Iterate through all frames in the video, and convert them into CLIP vectors:

image_vectors = torch.zeros((frame_count, 512), device=device)
for i in tqdm(range(frame_count)):
    ret, frame = cap.read()
    with torch.no_grad():
        image_vectors[i] = model.encode_image(
            preprocess(Image.fromarray(frame)).unsqueeze(0).to(device)
        )

100%|██████████| 7465/7465 [01:17<00:00, 96.33it/s]

Most of the work was done here.

Next we create a function that will convert a “query” (i.e. a piece of text) into a vector, and look for the most similar video frames.

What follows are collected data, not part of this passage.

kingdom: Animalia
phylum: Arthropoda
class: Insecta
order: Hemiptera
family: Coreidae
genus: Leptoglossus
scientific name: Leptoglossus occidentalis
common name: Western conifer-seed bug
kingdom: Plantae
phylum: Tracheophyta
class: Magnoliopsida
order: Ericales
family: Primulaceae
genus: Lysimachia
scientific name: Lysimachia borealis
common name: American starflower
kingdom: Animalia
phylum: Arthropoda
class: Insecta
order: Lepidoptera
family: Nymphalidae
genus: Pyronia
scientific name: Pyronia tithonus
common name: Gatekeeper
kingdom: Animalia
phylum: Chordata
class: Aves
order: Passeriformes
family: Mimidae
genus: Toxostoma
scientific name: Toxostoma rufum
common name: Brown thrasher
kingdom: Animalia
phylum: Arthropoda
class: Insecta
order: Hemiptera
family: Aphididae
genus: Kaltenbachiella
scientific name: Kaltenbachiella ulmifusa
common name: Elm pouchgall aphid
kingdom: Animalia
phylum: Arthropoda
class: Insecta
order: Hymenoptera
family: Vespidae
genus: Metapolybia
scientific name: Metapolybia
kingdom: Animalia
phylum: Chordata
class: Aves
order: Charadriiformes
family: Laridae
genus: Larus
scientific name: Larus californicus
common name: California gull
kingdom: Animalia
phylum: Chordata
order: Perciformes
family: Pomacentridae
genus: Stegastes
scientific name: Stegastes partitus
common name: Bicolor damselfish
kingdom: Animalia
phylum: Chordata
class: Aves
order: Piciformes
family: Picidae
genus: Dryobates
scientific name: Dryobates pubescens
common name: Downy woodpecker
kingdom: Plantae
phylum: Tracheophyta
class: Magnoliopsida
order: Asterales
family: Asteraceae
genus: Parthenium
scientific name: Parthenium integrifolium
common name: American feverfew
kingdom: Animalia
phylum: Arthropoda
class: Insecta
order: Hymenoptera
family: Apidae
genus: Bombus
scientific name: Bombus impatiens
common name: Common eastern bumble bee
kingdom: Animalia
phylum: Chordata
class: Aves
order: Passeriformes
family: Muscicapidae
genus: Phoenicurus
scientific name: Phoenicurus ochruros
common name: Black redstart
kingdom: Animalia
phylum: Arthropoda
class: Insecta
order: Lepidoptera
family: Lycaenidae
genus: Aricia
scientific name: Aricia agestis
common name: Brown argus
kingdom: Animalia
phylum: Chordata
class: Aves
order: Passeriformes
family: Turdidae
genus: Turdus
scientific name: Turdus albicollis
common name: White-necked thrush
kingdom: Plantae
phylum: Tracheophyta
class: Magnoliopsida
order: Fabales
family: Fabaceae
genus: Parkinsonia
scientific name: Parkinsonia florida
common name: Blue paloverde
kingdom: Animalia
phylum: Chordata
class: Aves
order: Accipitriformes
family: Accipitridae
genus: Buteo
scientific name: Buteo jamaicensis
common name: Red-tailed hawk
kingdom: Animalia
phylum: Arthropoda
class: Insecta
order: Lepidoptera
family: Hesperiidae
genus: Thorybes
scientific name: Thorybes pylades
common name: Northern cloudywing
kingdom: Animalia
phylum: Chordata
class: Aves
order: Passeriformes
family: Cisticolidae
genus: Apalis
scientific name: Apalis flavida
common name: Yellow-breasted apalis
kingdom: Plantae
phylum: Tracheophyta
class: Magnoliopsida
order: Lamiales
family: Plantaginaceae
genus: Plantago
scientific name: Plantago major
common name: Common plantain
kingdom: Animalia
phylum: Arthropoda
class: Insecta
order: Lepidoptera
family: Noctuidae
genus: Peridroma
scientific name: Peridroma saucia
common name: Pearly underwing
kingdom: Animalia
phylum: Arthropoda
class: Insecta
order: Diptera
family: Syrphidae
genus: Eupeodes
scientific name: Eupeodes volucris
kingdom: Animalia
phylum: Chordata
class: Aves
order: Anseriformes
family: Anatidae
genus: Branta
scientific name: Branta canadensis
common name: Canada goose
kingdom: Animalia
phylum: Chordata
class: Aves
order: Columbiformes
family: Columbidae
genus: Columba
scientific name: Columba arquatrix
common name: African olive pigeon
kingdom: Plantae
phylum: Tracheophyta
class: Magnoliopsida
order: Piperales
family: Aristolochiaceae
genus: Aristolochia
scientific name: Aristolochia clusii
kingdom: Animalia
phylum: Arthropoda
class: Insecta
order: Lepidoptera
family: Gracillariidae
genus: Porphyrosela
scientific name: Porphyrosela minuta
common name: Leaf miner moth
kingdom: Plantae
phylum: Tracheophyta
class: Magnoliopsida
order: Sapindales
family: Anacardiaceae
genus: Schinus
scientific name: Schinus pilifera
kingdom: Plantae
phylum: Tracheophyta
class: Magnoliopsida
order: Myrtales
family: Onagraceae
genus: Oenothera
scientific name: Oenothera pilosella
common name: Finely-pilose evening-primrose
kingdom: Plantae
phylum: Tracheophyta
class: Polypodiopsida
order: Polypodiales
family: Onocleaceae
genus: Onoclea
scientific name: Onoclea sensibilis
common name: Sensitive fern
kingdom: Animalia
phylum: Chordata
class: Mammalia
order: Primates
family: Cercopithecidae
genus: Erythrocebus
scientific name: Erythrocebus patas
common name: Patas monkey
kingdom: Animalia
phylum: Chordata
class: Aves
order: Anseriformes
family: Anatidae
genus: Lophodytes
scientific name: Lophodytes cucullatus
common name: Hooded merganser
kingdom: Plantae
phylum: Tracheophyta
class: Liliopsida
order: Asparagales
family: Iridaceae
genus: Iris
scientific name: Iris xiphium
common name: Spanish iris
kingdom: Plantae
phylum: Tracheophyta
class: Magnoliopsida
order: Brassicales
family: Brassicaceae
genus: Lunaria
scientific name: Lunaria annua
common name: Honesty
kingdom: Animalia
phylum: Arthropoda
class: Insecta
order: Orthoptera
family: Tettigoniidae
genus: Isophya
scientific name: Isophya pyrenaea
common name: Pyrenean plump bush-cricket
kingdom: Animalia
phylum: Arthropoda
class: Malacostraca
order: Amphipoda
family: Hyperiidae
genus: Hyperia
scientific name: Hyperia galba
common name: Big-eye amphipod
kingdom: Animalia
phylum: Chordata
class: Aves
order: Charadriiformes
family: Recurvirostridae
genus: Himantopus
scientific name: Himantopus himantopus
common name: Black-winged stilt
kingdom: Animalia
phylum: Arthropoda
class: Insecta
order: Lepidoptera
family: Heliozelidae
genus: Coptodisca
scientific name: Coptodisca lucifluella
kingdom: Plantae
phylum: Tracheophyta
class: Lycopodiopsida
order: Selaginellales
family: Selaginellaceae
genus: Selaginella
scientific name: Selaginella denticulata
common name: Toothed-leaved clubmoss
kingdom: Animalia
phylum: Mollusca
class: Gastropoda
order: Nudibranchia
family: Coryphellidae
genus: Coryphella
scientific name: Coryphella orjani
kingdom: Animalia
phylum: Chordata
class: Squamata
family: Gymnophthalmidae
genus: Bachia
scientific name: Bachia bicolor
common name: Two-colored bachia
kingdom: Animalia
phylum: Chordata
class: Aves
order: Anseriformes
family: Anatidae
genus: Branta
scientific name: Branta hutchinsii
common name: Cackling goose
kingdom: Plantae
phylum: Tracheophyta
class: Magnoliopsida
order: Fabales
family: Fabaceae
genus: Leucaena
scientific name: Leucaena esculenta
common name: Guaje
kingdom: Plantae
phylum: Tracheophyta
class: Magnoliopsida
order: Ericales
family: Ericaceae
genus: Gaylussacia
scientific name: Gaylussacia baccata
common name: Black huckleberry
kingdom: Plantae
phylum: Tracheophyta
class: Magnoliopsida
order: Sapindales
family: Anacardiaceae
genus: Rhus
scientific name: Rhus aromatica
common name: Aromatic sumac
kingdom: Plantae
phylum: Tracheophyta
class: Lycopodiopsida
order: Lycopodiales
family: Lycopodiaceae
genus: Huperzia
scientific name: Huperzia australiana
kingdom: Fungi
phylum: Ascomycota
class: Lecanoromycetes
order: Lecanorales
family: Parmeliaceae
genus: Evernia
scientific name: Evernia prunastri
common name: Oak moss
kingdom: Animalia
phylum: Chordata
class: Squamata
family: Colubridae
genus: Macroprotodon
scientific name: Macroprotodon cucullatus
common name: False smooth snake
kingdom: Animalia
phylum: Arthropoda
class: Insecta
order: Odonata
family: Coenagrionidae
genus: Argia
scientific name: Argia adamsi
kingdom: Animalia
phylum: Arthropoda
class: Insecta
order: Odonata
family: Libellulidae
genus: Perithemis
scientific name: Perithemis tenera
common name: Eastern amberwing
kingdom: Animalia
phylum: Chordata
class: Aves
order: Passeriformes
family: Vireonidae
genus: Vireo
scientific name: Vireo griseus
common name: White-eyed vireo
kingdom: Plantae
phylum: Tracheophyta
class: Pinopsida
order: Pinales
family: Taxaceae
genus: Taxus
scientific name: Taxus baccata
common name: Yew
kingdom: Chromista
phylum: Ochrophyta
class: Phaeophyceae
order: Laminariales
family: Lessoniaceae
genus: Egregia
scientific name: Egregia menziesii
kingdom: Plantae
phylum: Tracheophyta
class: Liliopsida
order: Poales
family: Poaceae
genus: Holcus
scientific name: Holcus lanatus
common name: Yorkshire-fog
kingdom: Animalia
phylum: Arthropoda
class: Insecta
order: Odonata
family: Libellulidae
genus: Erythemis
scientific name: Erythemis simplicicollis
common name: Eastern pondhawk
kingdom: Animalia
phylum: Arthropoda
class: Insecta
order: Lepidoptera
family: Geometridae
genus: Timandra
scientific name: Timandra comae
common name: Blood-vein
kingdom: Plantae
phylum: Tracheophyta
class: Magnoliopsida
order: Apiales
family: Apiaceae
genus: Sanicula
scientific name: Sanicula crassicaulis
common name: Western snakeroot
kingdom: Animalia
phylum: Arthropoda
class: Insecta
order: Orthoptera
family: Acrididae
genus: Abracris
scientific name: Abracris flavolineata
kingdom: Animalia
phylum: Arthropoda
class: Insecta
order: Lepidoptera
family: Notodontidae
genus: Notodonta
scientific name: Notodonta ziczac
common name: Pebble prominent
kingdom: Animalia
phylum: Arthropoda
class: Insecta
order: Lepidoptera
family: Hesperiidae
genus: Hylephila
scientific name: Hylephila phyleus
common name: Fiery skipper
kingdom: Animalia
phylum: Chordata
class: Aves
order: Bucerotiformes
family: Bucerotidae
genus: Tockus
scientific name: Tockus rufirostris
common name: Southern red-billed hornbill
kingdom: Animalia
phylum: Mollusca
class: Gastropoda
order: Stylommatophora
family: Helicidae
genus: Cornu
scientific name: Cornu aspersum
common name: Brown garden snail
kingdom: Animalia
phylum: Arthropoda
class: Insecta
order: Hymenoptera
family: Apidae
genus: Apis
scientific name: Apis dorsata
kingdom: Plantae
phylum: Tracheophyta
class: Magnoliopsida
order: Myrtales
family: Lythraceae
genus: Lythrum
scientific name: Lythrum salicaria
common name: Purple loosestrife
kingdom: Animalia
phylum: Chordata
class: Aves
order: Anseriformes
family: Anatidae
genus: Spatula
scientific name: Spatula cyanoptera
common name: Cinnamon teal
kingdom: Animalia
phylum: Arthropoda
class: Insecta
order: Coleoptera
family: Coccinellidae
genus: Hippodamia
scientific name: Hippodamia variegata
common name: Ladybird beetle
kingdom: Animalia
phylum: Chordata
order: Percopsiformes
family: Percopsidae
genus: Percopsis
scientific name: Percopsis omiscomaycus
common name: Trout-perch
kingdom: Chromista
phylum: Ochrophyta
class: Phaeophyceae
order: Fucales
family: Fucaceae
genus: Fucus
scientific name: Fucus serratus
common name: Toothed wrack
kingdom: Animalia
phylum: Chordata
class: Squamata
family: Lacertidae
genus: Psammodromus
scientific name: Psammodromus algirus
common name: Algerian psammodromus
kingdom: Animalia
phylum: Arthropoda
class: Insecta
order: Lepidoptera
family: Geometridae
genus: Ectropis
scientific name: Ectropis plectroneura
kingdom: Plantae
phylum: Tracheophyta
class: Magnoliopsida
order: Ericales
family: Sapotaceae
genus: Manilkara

def get_most_similar_frame(query: str) -> tuple[int, list[float]]:
    query_vector = model.encode_text(clip.tokenize([query]).to(device))
    similarities = torch.cosine_similarity(image_vectors, query_vector)
    index = similarities.argmax().item()
    return index, similarities.squeeze()


def display_frame(index: int):
    cap.set(cv2.CAP_PROP_POS_FRAMES, index)
    ret, frame = cap.read()
    display(Image.fromarray(frame))


def plot_search(query, similarities):
    plt.figure(figsize=(8, 4))
    plt.plot((logit_scale * similarities).softmax(dim=0).tolist())
    plt.title(f"Search of video frames for '{query}'")
    plt.xlabel("Frame number")
    plt.ylabel("Query-frame similarity (softmaxed)")
    plt.show()

Results

query = "A man sitting on the front of a train"
frame, similarities = get_most_similar_frame(query)
display_frame(frame)
plot_search(query, similarities)

query = "A woman in water"
frame, similarities = get_most_similar_frame(query)
display_frame(frame)
plot_search(query, similarities)

query = "A man on a collapsing car"
frame, similarities = get_most_similar_frame(query)
display_frame(frame)
plot_search(query, similarities)

query = "A woman and man hanging in front of a waterfall"
frame, similarities = get_most_similar_frame(query)
display_frame(frame)
plot_search(query, similarities)

While there is room for improvement, our current approach has yielded surprisingly good results. Of course, we owe much of our success to the CLIP model.